### Directions for this task
Return every line in the listing below that contains the string "bladder".

Recorded data
-=-=-

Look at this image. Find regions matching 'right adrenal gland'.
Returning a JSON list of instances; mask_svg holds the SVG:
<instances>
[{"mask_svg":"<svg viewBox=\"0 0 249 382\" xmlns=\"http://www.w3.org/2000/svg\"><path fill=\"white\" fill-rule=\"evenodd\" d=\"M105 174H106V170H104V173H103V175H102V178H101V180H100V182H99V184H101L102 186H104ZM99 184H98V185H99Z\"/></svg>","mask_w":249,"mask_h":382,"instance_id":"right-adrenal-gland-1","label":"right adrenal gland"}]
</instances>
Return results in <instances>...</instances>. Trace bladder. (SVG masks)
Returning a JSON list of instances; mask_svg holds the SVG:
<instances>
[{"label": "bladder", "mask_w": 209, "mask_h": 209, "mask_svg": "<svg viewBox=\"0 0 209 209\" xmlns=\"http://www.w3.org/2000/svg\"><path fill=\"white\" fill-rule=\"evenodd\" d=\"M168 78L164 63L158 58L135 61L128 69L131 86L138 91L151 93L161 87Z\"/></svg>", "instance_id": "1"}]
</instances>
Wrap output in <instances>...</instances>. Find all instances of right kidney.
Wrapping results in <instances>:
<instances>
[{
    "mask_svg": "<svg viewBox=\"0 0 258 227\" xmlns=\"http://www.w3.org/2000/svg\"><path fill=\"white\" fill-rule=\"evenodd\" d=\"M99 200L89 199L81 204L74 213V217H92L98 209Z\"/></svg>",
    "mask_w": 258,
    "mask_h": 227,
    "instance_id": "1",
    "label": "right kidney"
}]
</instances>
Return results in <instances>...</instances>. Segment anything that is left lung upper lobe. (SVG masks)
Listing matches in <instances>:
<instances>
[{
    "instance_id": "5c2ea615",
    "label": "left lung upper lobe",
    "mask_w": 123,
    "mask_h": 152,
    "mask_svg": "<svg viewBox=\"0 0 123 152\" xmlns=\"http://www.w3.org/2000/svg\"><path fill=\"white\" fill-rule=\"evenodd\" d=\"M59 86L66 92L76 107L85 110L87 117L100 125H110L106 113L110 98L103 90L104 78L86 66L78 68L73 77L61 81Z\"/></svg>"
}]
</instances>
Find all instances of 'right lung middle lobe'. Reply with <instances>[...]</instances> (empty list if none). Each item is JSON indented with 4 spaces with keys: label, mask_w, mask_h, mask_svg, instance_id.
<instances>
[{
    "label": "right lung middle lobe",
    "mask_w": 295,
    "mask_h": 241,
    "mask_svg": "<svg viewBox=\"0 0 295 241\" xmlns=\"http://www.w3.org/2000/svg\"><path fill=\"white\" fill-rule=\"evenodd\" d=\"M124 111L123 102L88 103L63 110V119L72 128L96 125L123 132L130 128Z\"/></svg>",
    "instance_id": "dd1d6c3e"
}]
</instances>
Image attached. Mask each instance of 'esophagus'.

-=-=-

### Response to the task
Return results in <instances>...</instances>. Trace bladder. (SVG masks)
[{"label": "bladder", "mask_w": 209, "mask_h": 209, "mask_svg": "<svg viewBox=\"0 0 209 209\" xmlns=\"http://www.w3.org/2000/svg\"><path fill=\"white\" fill-rule=\"evenodd\" d=\"M168 78L164 63L158 58L135 61L128 69L131 86L138 91L151 93L161 87Z\"/></svg>", "instance_id": "1"}]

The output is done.